I started therapy a year after becoming widowed, and during the years of deep exploration I discovered that I could make clay figures which, although barely recognizable as figures, were to me a clear way of expressing emotions that were buried so deep that I had forgotten they were there. That was 30 years ago. Since then I have explored sculpture, drawing, and most recently painting, but always fundamentally as a way to explore and express emotion.
I was very deeply influenced by Meriel Gold, who gave amazing classes called Drawn Home, which were about just that: finding one’s way back to the truth of who we really are, not the facade we wear.
Online classes have been a huge source of learning to explore my creativity. I am a complete fan of Ardith Goodwin, an amazing artist and teacher who lives in Mobile, Alabama. I am hugely indebted to her and the group of students who gather for her online classes.
What’s your special connection with animals that motivates your charitable work on their behalf?
I once had a serious bout of depression. I’m normally an optimist, a glass-half-full person, and this floored me.
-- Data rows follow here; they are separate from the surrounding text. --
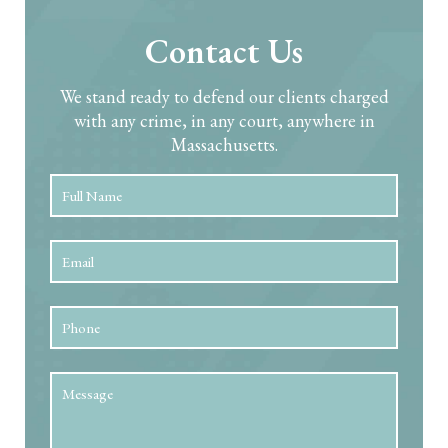
Contact Us
We stand ready to defend our clients charged
with any crime, in any court, anywhere in
Massachusetts.
Full
First
Name
*
Email
*
Phone
Message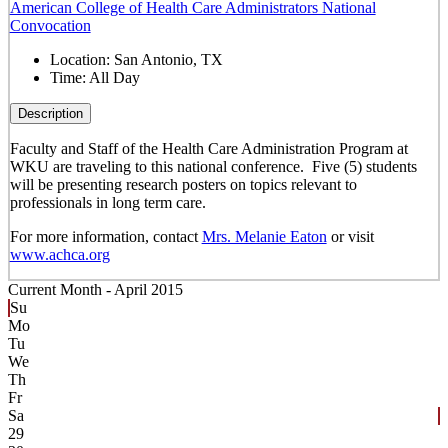
American College of Health Care Administrators National
Convocation
Location:
San Antonio, TX
Time:
All Day
Description
Faculty and Staff of the Health Care Administration Program at
WKU are traveling to this national conference. Five (5) students
will be presenting research posters on topics relevant to
professionals in long term care.
For more information, contact
Mrs. Melanie Eaton
or visit
www.achca.org
Current Month -
April 2015
Su
Mo
Tu
We
Th
Fr
Sa
29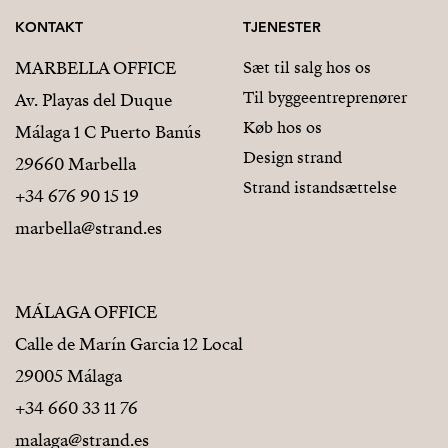
KONTAKT
TJENESTER
MARBELLA OFFICE
Sæt til salg hos os
Til byggeentreprenører
Av. Playas del Duque
Køb hos os
Málaga 1 C Puerto Banús
Design strand
29660 Marbella
Strand istandsættelse
+34 676 90 15 19
marbella@strand.es
MÁLAGA OFFICE
Calle de Marín Garcia 12 Local
29005 Málaga
+34 660 33 11 76
malaga@strand.es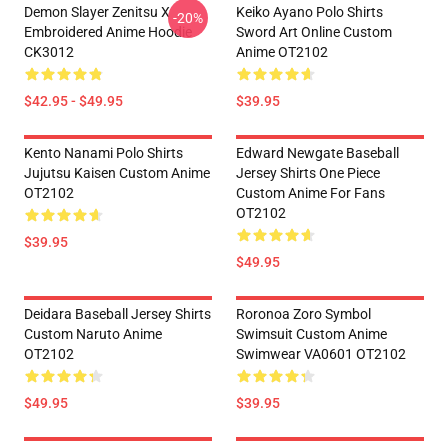
Demon Slayer Zenitsu X
Keiko Ayano Polo Shirts
-20%
Embroidered Anime Hoodie
Sword Art Online Custom
CK3012
Anime OT2102
$42.95 - $49.95
$39.95
Kento Nanami Polo Shirts
Edward Newgate Baseball
Jujutsu Kaisen Custom Anime
Jersey Shirts One Piece
OT2102
Custom Anime For Fans
OT2102
$39.95
$49.95
Deidara Baseball Jersey Shirts
Roronoa Zoro Symbol
Custom Naruto Anime
Swimsuit Custom Anime
OT2102
Swimwear VA0601 OT2102
$49.95
$39.95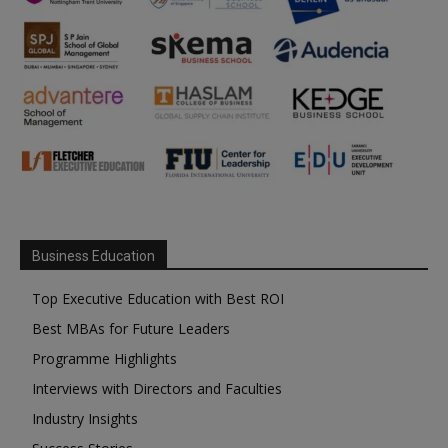
Business Education
Top Executive Education with Best ROI
Best MBAs for Future Leaders
Programme Highlights
Interviews with Directors and Faculties
Industry Insights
I was off work for seven months and in a very bad place indeed. It was a dog who unexpectedly arrived in my life that gave me a reason to get up in the morning, to be happy again. That’s the short version, but I’ve been trying to give back to animals ever since.
Where did the “Misty” come from in “Misty’s Art for Animals”?
Misty was the first dog I got from a rescue organization. She was already an old lady with lots of health issues, but what a darling she was. After she died, I missed her so much that I took my paints out and painted her portrait, and that was the beginning of drawing and painting animals.
I was at the time trying to raise funds for an animal sanctuary, and I wondered whether people would exchange donations for art if I started a Facebook page. It seemed fitting to name the page after Misty.
Since then, Misty’s page has raised thousands for small organizations who are doing a great job on a small budget. I sell art through galleries from time to time for myself, but 100% of sales from Misty’s page go directly to the rescue, not to me.
What are the greatest challenges and rewards of your work?
Well, I’m not sure there are challenges. I get to draw and paint every day, and at least some of it does some good. The reward is really in the process of drawing and painting. The magic of seeing an image appear gets me every time.
Aside from art, what are your everyday inspirations?
My inspirations are primarily my four rescue poodles and the long walks we take every day. There is so much more communication happening between animals than we notice when we are busy with everyday life.
Retirement is great. I get to slow down, be quiet, and notice so much more. I love classical music, I love my wood-burning stove in winter. My life has gone from ridiculously busy to very simple. It might have made me crazy with boredom when I was young, but now it suits me perfectly.
Some humans inspire me—the ones who have reached the conclusion that love and kindness are really the only things that matter.
What’s one truth you’ve learned as an artist?
Well, that’s tricky. The one truth I would hold to is that love is what matters. Did I discover this through art? No, not really. I think maybe art for me is about finding the essence or truth of something. I love decoration as much as anybody, but I like to be able to see clearly what is the essence underneath that. Maybe that is what art is currently trying to teach me.
How can readers go about purchasing your work to benefit an animal welfare organization?
All a person has to do is post or message on Misty’s page. I like to “meet” the customer there so that I can be sure they are getting what they want. I sometimes do commissioned portraits of pets too. Dogs and cats are the usual subjects, but I get more unusual requests too. I think a turtle was the most unusual so far.
Is there anything else you’d like to share with readers?
Hmm…thinking…haha! There is life after 60…don’t panic!